3.1.2. Classification: Predicting Categories
Classification predicts which category something belongs to. Unlike regression's continuous output, classification produces discrete category labels. Think of it like sorting mail into bins—each item goes into exactly one bin (category).
Key characteristics:
- Predicts categories/classes (not numbers)
- Output is a label (yes/no, spam/not spam, cat/dog)
- Uses labeled training data (supervised learning)
- Outputs include confidence score for each category
- Model learns decision boundaries between categories
How classification works:
- Training data provides examples with features AND category labels
- The algorithm learns patterns that distinguish categories
- For new data, the model predicts which category it belongs to
- Returns predicted category + confidence percentage
Example: Email spam detection
- Features: sender, subject keywords, presence of links, time sent
- Labels: Spam / Not Spam
- The model learns: "Emails with 'FREE MONEY' in subject → Spam"
The following table shows classification types:
| Classification Type | Output | Example | Use Case |
|---|---|---|---|
| Binary Classification | Two classes | Spam/Not Spam | Fraud detection, medical diagnosis |
| Multiclass Classification | Multiple classes | Cat/Dog/Bird/Fish | Image recognition, document categorization |
| Multilabel Classification | Multiple labels possible | Action + Comedy + Drama | Movie genre tagging |
Binary vs. Multiclass:
- Binary: Exactly two possible outcomes (yes/no, true/false, positive/negative)
- Multiclass: Three or more categories, but each item gets exactly ONE label
- Multilabel: Items can have MULTIPLE labels simultaneously
Common classification scenarios:
- Medical diagnosis (disease present / absent)

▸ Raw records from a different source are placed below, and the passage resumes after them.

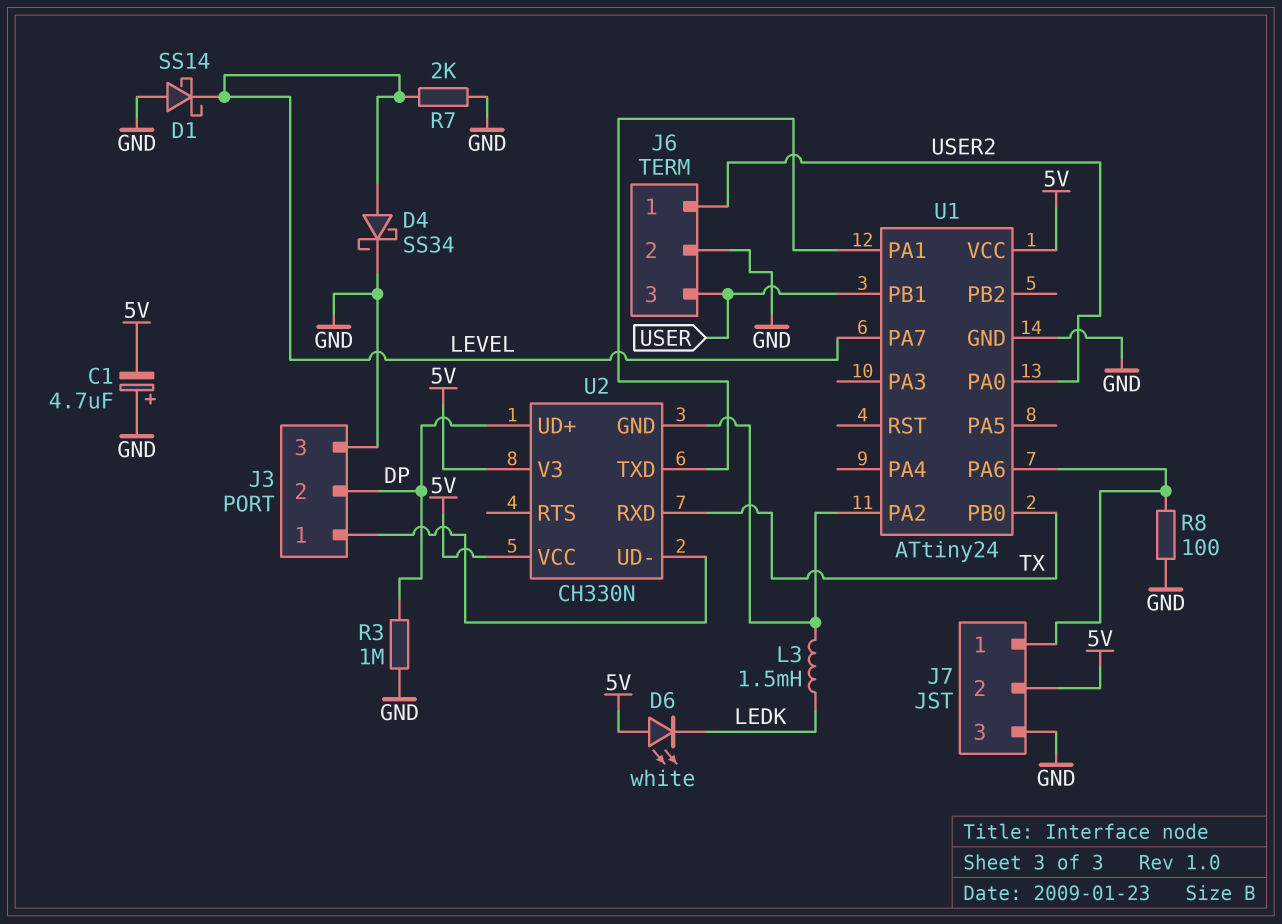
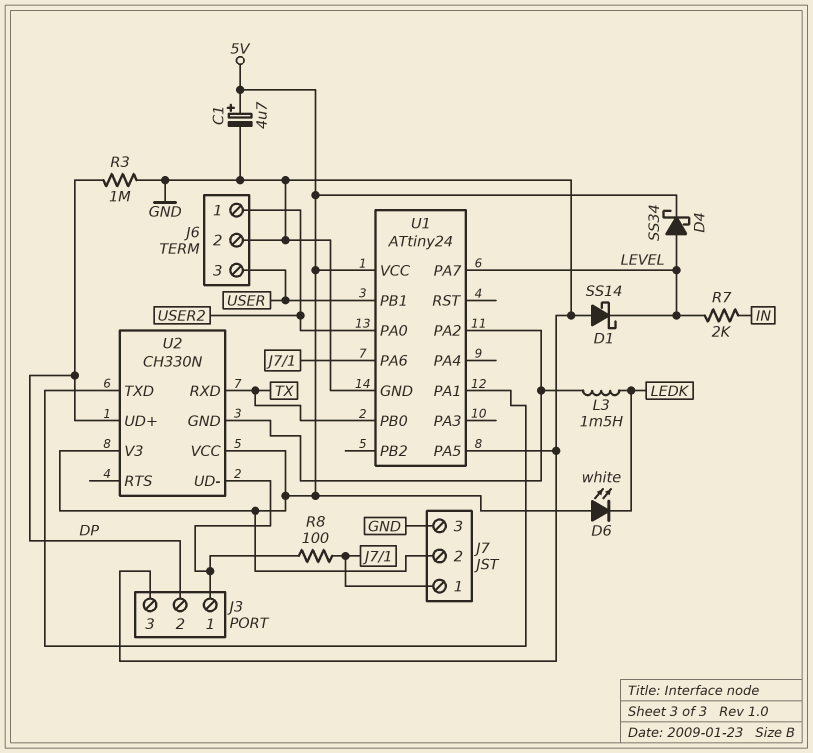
C1: 4.7uF (plus GND, minus 5V) -> 4.7uF (plus 5V, minus GND)
D4: schottky SS34 (A LEVEL, K GND) -> schottky SS34 (A LEVEL, K 5V)
R7: 2k (GND, LEVEL) -> 2k (IN, LEVEL)
R8: 100 (GND, J7/1) -> 100 (J3/1, J7/1)
U1 pin PA5: none -> GND

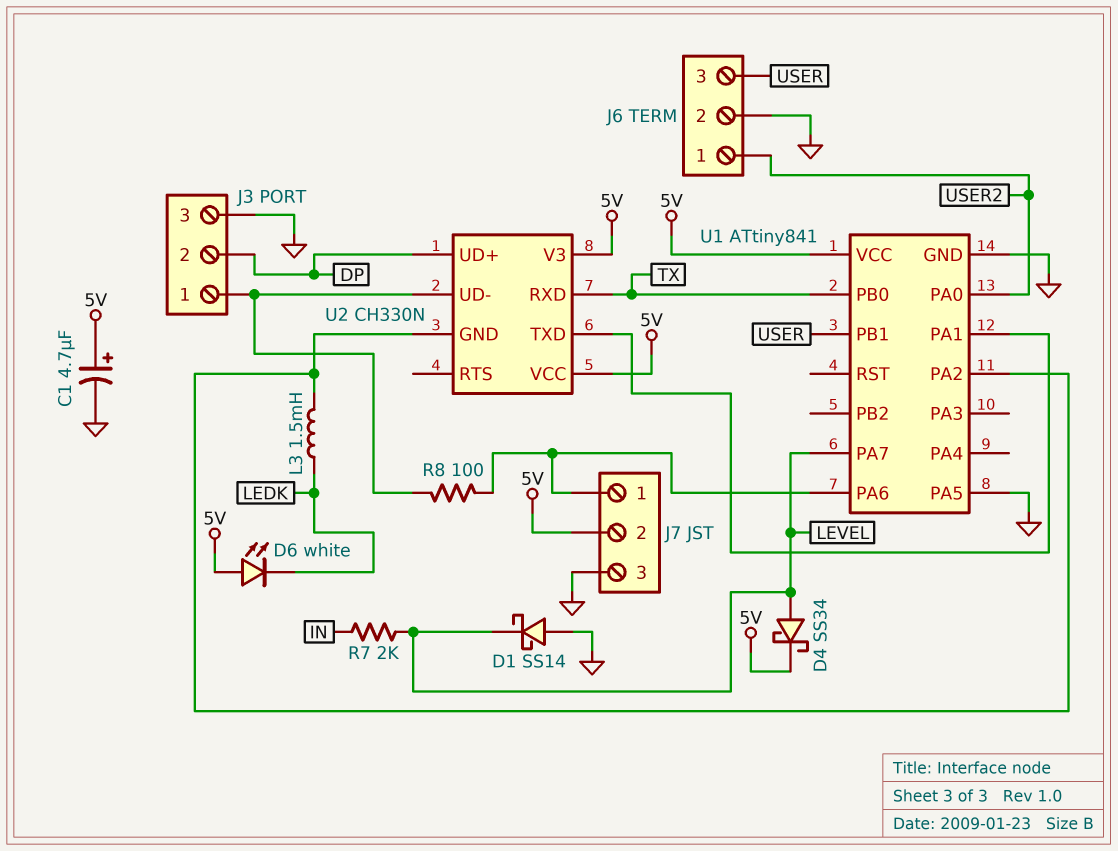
R3: 1M (DP, GND) -> none
U1: ATtiny24 -> ATtiny841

- Email filtering (spam / not spam)
- Customer churn prediction (will leave / will stay)
- Sentiment analysis (positive / negative / neutral)
- Image recognition (cat / dog / bird)
- Fraud detection (fraudulent / legitimate)
⚠️ CRITICAL Exam Trap: Logistic Regression is a CLASSIFICATION algorithm, NOT regression! Despite its misleading name, logistic regression predicts categories (typically yes/no), not continuous numbers. This is one of the most frequently tested traps.
⚠️ Exam Tip: When a question asks about predicting "yes/no," "true/false," "positive/negative," or any discrete categories—that's classification. Even if probabilities are involved (like "70% chance of spam"), the final output is still a category.